→ **Texto proporcionado**:
---*---

Para algunos humanos ese sueño se presenta con los tintes oscuros y afiebrados de una pesadilla. La emancipación de la madre-primera nos deja huérfanos, sin certezas y sin guía. Para otros, sin embargo, es el sueño de la libertad, del libre flujo de la potencia creadora del deseo y la destrucción de las cadenas de la identidad, que durante tanto tiempo anclaron al piso de la naturaleza las venerables estructuras de la opresión, la discriminación y la injusticia.
Notas
[1] Citado en Andrea Bardin (2015, p. 40). Traducción propia.
[2] En “Clima e historia: Cuatro tesis”, Dipesh Chakrabarty (2009) sostiene que “los humanos jamás nos experimentamos a nosotros mismos como una especie” (p. 67). En este punto, nuestra propuesta está en las antípodas: estamos afirmando que, cada vez que hablamos de “la naturaleza” estamos “contando por uno” al conjunto de los humanos (es decir, a la especie) como aquello que, viniendo de la naturaleza, es lo otro con respecto a ella.
[3] Esta pregunta contiene un eco evidente de la conocida tesis de Bruno Latour en “Nunca fuimos modernos” (2007), que afirma que la modernidad insiste en separar la naturaleza de la cultura en el discurso (en un proceso que denomina “purificación”) mientras que multiplica en los hechos las mezclas y la producción de entidades totalmente nuevas, híbridos de naturaleza y cultura (“traducción”)

---*---

→ **Material mostrado**:

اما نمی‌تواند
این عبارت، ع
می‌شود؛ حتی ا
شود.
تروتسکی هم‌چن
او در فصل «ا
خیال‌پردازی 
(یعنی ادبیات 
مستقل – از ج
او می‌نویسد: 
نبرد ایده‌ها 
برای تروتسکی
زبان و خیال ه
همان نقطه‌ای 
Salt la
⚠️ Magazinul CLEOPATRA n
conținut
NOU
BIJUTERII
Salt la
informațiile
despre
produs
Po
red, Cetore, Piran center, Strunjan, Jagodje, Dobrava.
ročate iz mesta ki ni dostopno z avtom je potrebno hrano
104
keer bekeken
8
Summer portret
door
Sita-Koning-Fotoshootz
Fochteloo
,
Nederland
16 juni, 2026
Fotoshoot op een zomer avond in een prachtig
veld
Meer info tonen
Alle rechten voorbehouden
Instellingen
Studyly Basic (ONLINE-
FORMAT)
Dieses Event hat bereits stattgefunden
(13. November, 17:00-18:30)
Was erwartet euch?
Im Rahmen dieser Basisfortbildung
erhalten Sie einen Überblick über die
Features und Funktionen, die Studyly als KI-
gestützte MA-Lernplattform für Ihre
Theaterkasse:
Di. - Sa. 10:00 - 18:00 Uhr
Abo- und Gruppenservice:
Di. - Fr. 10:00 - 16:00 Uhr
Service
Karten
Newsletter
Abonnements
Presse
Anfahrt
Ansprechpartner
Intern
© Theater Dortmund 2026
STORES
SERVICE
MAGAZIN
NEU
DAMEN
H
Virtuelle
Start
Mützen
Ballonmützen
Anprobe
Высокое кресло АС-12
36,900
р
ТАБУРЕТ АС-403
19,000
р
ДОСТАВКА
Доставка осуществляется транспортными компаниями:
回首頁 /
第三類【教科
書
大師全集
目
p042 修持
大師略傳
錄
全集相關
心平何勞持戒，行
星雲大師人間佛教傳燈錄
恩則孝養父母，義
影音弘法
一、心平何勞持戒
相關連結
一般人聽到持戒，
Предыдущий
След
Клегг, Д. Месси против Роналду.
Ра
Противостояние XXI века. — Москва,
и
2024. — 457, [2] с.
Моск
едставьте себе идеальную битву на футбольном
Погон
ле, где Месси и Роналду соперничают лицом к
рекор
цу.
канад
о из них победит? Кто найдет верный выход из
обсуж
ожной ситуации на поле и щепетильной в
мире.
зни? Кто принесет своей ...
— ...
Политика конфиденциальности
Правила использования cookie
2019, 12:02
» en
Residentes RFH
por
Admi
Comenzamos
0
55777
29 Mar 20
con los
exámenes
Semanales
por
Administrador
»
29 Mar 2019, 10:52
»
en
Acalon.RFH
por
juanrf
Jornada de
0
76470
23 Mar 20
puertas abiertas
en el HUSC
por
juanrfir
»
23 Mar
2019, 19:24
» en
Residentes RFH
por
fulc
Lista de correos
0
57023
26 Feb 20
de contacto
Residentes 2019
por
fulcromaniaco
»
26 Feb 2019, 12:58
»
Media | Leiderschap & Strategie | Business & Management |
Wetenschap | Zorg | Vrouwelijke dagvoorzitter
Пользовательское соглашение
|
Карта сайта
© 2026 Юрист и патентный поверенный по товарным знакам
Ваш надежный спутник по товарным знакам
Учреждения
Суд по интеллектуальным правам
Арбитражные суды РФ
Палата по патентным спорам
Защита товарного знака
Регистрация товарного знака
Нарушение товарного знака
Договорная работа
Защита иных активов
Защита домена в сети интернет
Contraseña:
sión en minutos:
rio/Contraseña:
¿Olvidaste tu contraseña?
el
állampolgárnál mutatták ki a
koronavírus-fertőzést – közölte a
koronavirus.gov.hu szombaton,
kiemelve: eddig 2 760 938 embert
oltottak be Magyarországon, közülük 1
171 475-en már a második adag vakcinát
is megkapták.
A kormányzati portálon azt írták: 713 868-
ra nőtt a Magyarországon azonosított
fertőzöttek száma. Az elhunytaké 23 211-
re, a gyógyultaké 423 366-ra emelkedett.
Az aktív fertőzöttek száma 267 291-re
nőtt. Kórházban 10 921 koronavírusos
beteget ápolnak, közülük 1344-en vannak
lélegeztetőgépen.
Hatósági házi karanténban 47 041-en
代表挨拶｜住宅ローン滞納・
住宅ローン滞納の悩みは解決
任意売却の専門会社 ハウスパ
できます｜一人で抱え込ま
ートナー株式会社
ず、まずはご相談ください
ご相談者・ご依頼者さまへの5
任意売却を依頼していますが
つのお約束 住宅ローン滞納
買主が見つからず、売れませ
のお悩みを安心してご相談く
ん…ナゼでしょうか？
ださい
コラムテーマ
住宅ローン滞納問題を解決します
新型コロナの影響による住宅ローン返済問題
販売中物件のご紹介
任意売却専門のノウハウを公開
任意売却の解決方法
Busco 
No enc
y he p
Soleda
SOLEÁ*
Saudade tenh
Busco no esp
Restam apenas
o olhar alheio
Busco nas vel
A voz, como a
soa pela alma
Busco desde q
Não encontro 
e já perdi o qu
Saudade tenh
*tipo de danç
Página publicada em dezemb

---*---

→ **Instrucciones a seguir**:
Reproduce sin cambios el fragmento del texto proporcionado que empieza en “Para algunos humanos” y termina en “40). Traducción propia.”.

→ **Solución**:
Para algunos humanos ese sueño se presenta con los tintes oscuros y afiebrados de una pesadilla. La emancipación de la madre-primera nos deja huérfanos, sin certezas y sin guía. Para otros, sin embargo, es el sueño de la libertad, del libre flujo de la potencia creadora del deseo y la destrucción de las cadenas de la identidad, que durante tanto tiempo anclaron al piso de la naturaleza las venerables estructuras de la opresión, la discriminación y la injusticia.
Notas
[1] Citado en Andrea Bardin (2015, p. 40). Traducción propia.